Vito Baroncini è un illustratore che da anni realizza spettacoli di teatro di figura per adulti e famiglie. È uno dei tredici illustratori del libro Ambaraba’cd Coccò, pubblicato dalla casa editrice Arte Bambini di Reggio Emilia e ha illustrato La Rivolta, libro scritto da Marta Franceschini, pubblicato dalla casa editrice Cicogna di Bologna. Con la Cinemodel Foundation, organizzazione con cui collabora, è stato ospitato due volte all’interno della Stagione teatrale di Industria Scenica.

Dal 7 settembre è in residenza artistica all’Everest – Spazio alla Cultura, attività realizzata con IntercettAzioni – Centro di Residenza Artistica della Lombardia, per il progetto Macchie bizzarre, lavoro basato sull’interazione di due linguaggi: i cartoni animati e la lavagna luminosa. Abbiamo chiesto a Vito di parlarci di lui, delle sue esperienze e del suo progetto di ricerca.

 

Ci racconti brevemente chi sei e cosa fai? 

Mi chiamo Vito Baroncini, sono un maestro elementare e un lllustratore per bambini. Da circa dieci anni uso la lavagna luminosa per realizzare spettacoli di teatro di figura che si rivolgono ad un pubblico di bambini e adulti. Ad esempio, per quanto riguarda il teatro per gli adulti, ho realizzato Mafia liquida, che racconta la trasformazione della mafia dalle origini ai giorni nostri e Rifiutopoli, che tratta il tema scottante dello smaltimento dei rifiuti. 

 

Nel tuo curriculum troviamo tantissime collaborazioni, in questo momento con chi stai collaborando?

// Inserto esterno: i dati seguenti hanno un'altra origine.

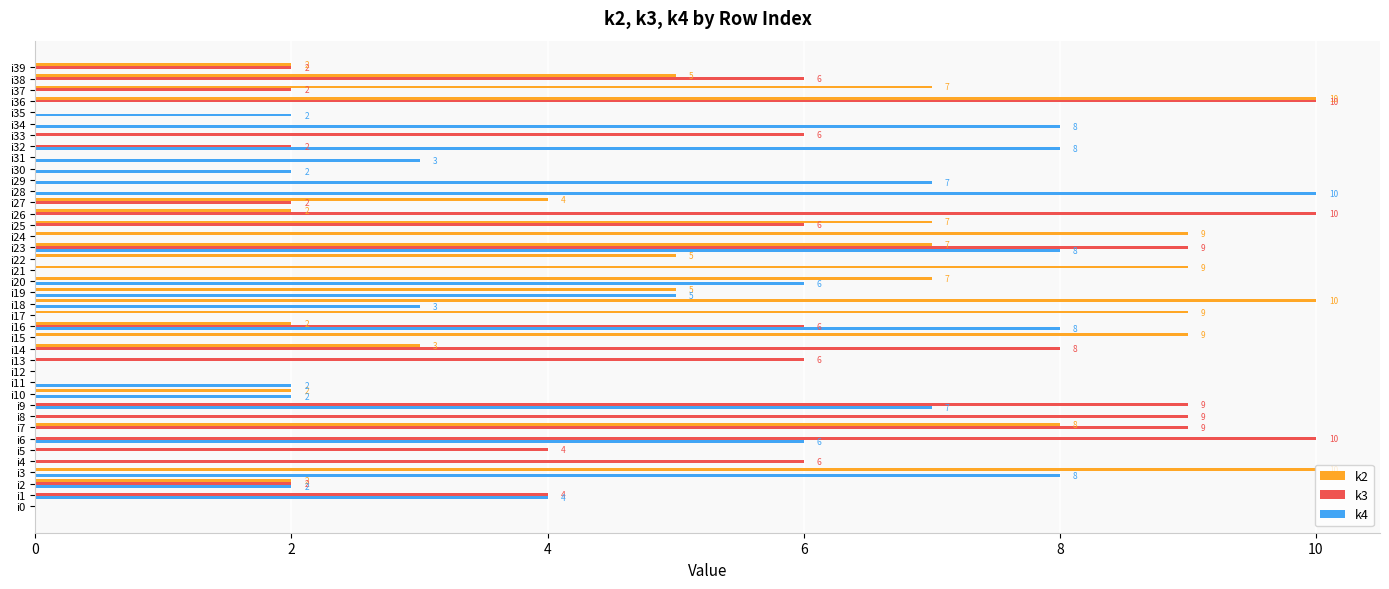

How many categories are shown in the chart?

40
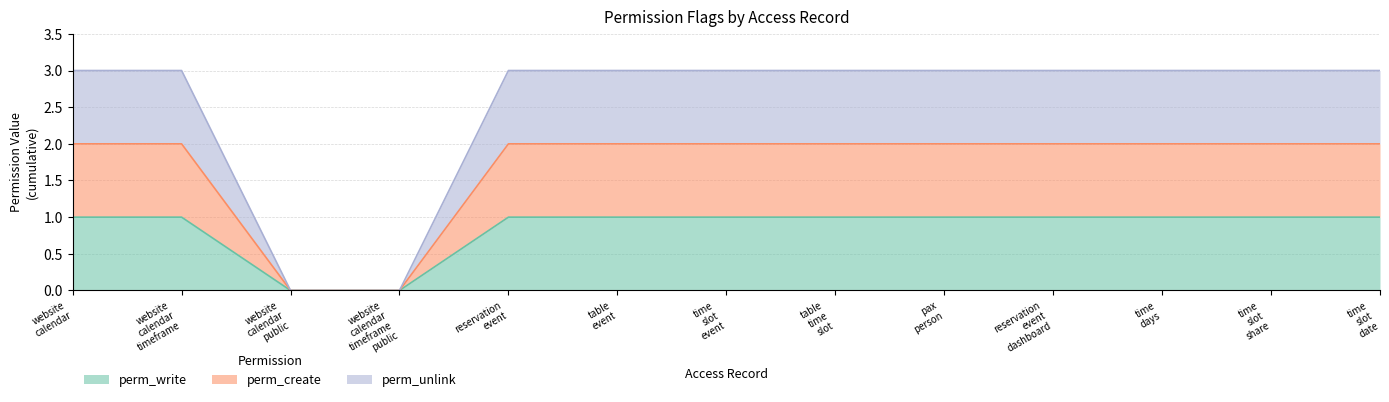

Does the chart have visible grid lines?

Yes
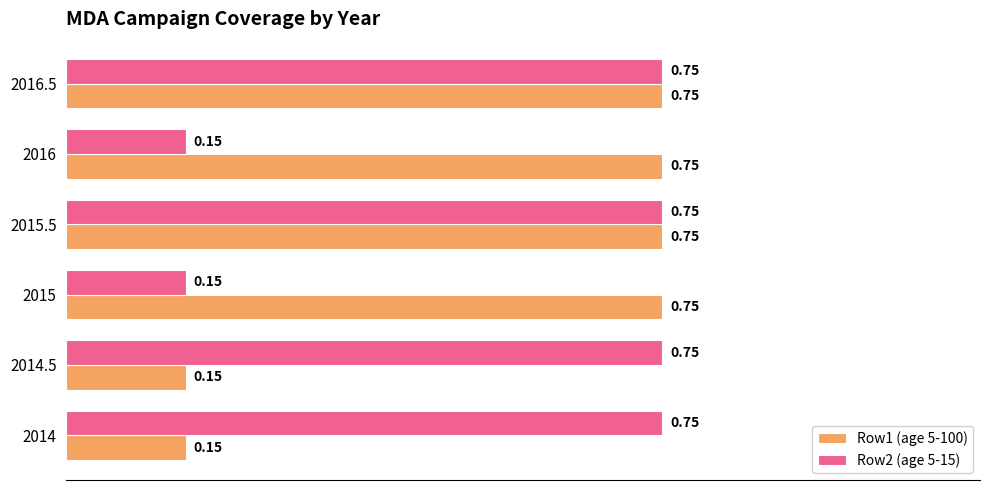

Which series changed the most between 2014.5 and 2016.5?

Row1 (age 5-100)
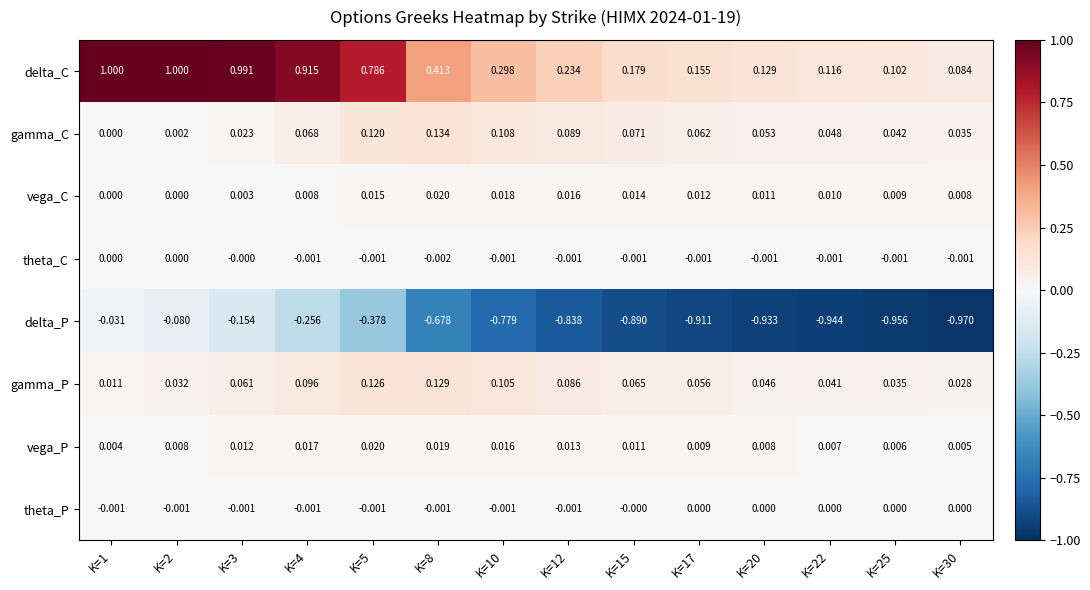

How many data points does each series have?

14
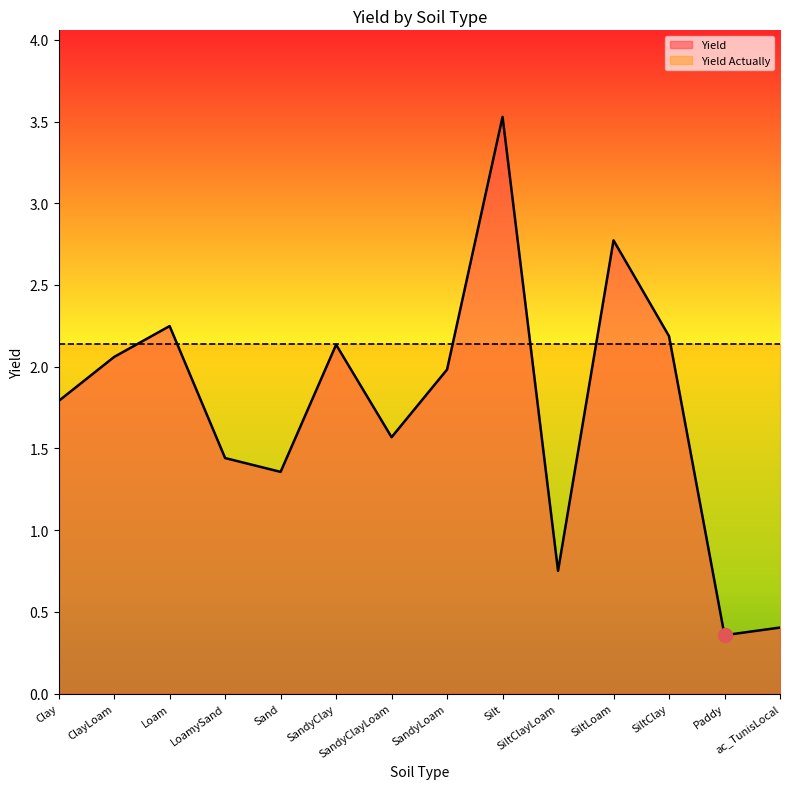

How many lines are shown in the chart?

2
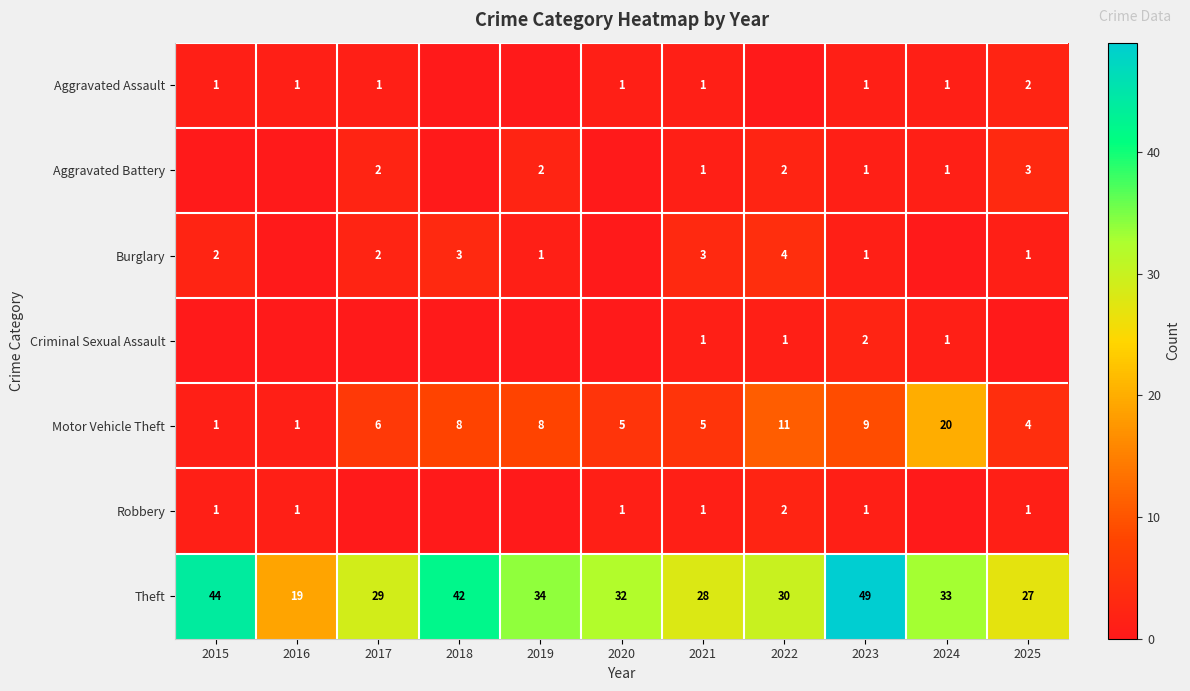

The value of Theft at 2018 is 63. True or false?

False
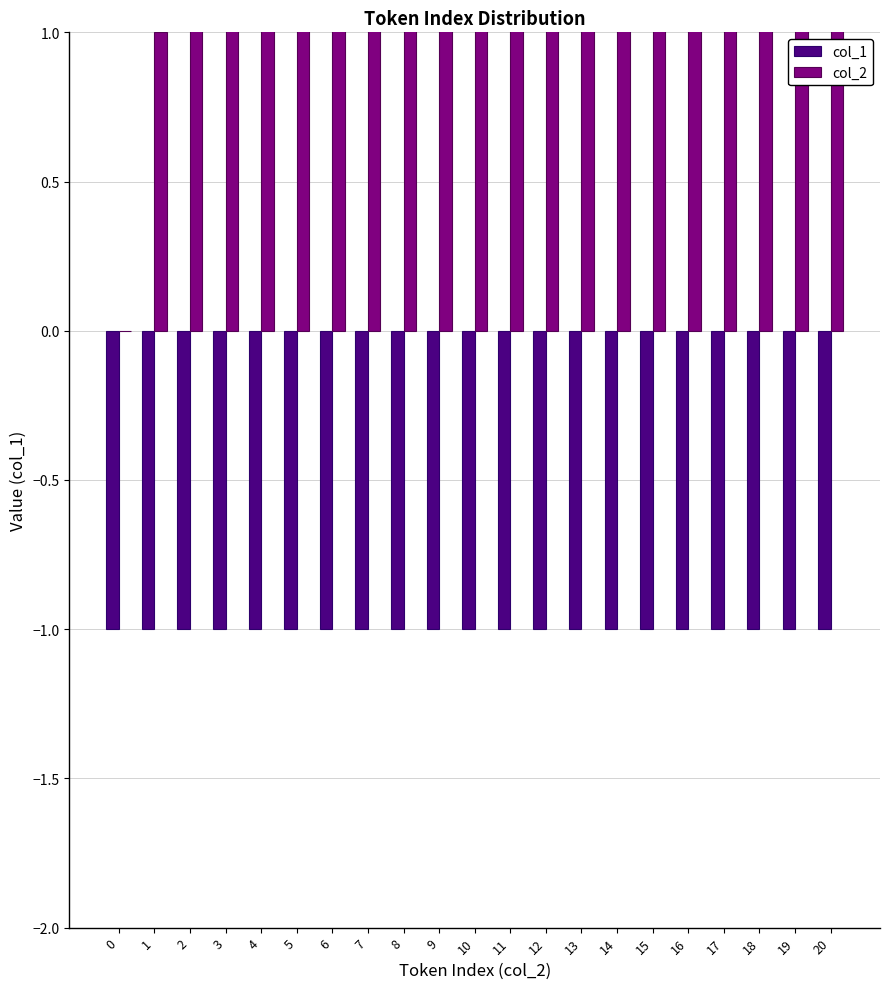

What is the value of the col_1 bar at the 2nd from the left?

-1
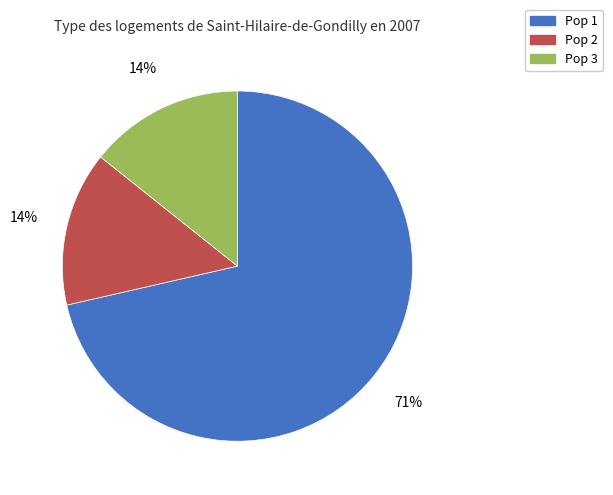

What percentage is the Pop 3 slice, to the nearest percent?

14%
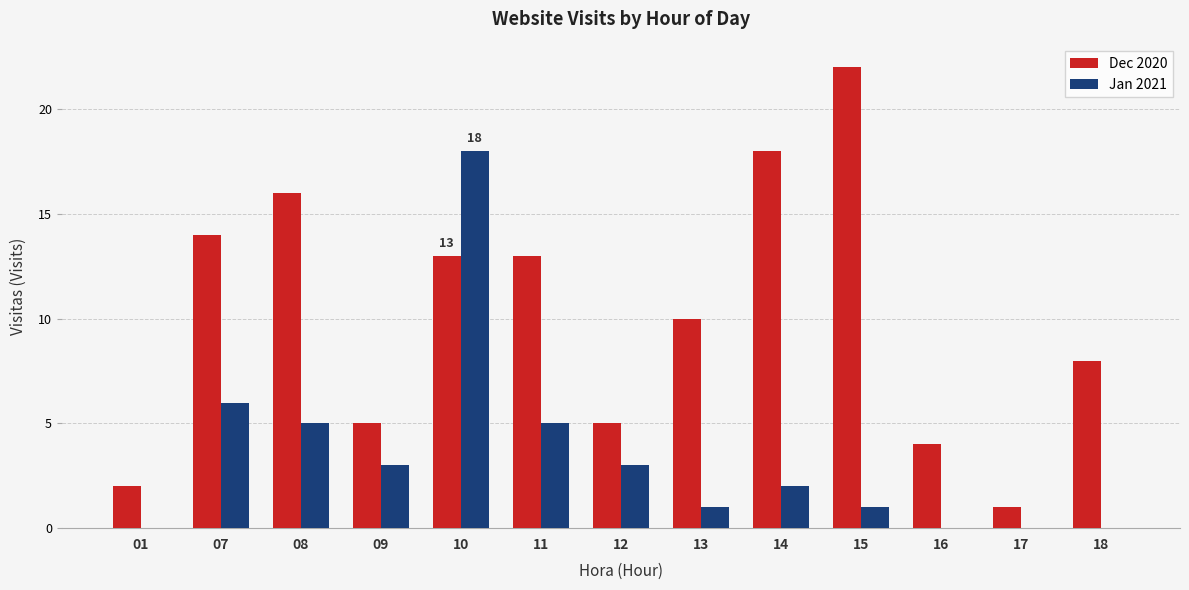

Where is Dec 2020 nearest to the value 11?

13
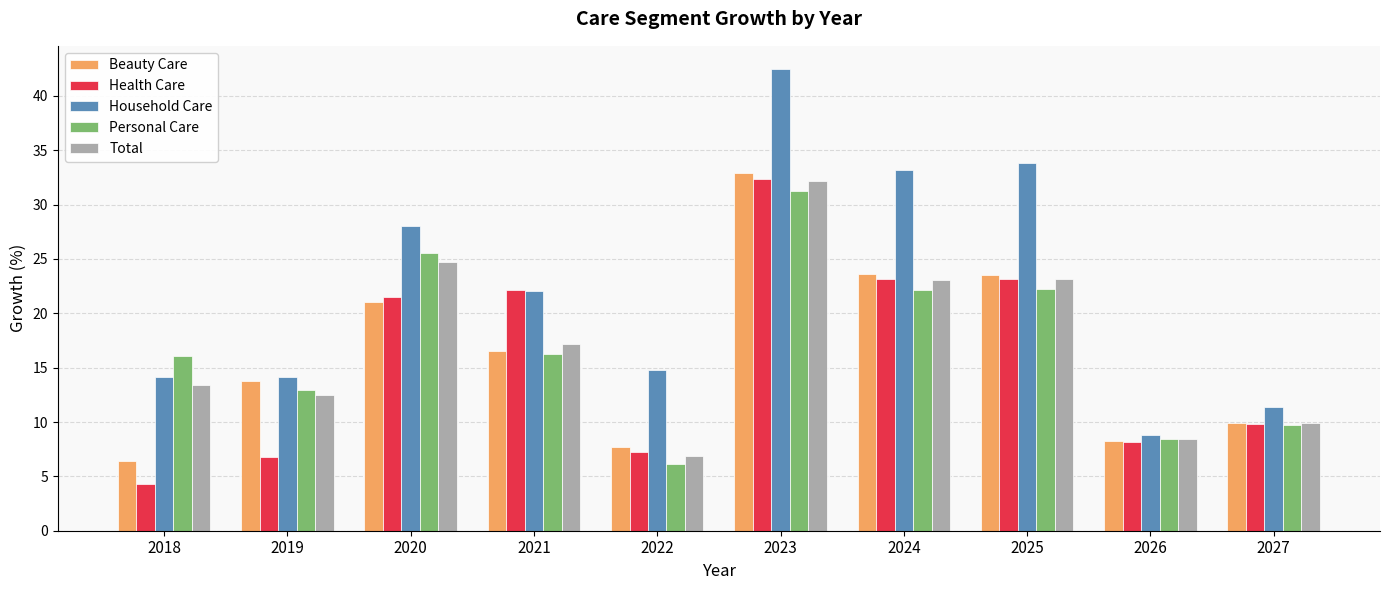

At which label does Beauty Care first exceed 16?

2020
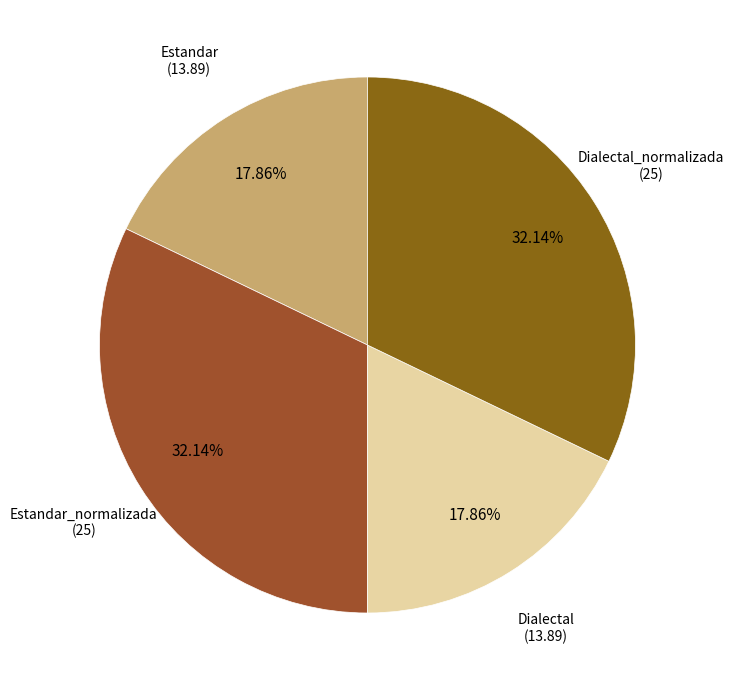

To the nearest percent, what is the difference between the Estandar and Estandar_normalizada slice percentages?

14%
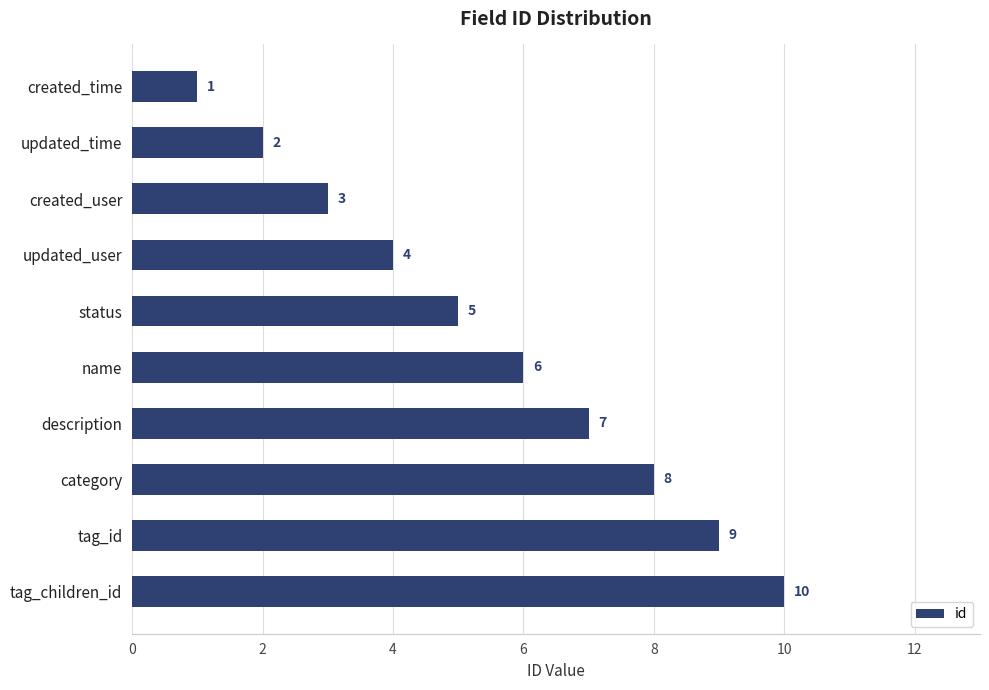

Where is the data nearest to the value 5?

status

Collaboro con Cinemovel Foundation, organizzazione che si occupa di portare il cinema nei luoghi in cui non c’è. E’ un progetto molto interessante perché mi permette di unire due linguaggi: quello cinematografico e quello della lavagna luminosa.

 

Come e nato l’amore per l’illustrazione?

Il disegno e le storie sono cose che mi hanno appassionato da sempre. Sono un lettore vorace di fumetti, sono un cinefilo convinto e ho visto tantissimi film. L’attrazione verso le figure è nata da piccolissimo, quando non sapevo ancora leggere.

 

In che cosa consiste il tuo progetto?

Nel raccontare una storia unendo due tipi di linguaggi: quello della lavagna luminosa, su cui io disegno dal vivo, a rovescio – ci tengo specificarlo altrimenti il pubblico vedrebbe i disegni a testa in giù – e i cartoni animati. In parole povere, proietto i disegni direttamente su un cartone animato e racconto una storia.

 

Quali sono i cartoni animati che utilizzi? 

Sono cartoni animati russi degli anni ’50 e ’60 senza copyright. Considero i paesi dell’Est dei maestri per quanto riguarda l’animazione e l’illustrazione. Nello specifico, sono dei cartoni che raccontano piccole storie dell’immaginario russo.

 

Cosa provi quando senti l’arte nelle tue mani? 

Provo gioia. Quando lavoro con la lavagna luminosa sono felice e il mio primo obiettivo è quello di riuscire a trasmettere queste emozioni negli occhi di chi guarda. Mi sembra quasi di essere un mago che, al posto di stupire il pubblico con le magie, prova a farlo attraverso i disegni e le proiezioni sulla lavagna.